The significance rests in understanding that music heals and nature protects us. One of the gardens is a unique collection of herbs while the other is an exquisite display of bonsais (“bon” means tray-like and “sai” is a small tree). These little trees were also found in the Ramayama (one of India’s greatest epics).
Okay, nice tour, but what does this have to do with September 11th?
Situated in the middle of the herbal garden is a very, very interesting statue. At first glance it looks like a bumpy replica of creepy and weirded-out displaced arms and faces headed in all directions. Drawing closer, however, you can see the entire surface is made up of small heads.

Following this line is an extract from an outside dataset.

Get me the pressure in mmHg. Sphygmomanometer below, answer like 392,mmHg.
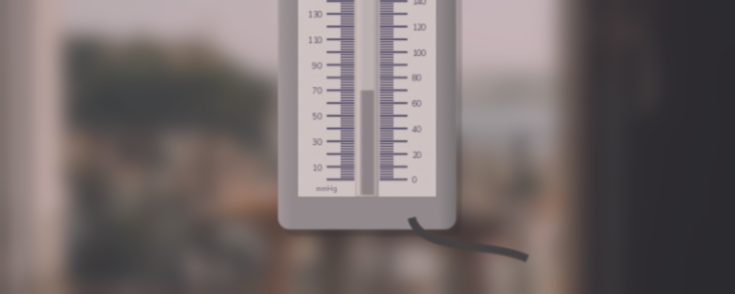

This is known as a Stoopa (pillar)—a terracotta figure in honor of those who have died untimely deaths by accident, natural disaster or suicide. When approaching a stoopa one is expected to offer prayers to the deceased representing the eternal notion of elevation and liberation (moksha) for the soul’s journey toward peace. On the bottom of the pillar is a plate that reads:
“This is a yoga conception.”
This is the higher Yoga; the ultimate purpose for practice in order to relieve suffering, obtain liberation and break the karmic cycle of death, and rebirth.
Given the meaning of September 11th, which will be forever immortalized, this pillar is full of important reverence.
Loka Samastaha Sukhino Bhavantu ~ May all beings (living and non-living) be well and peaceful.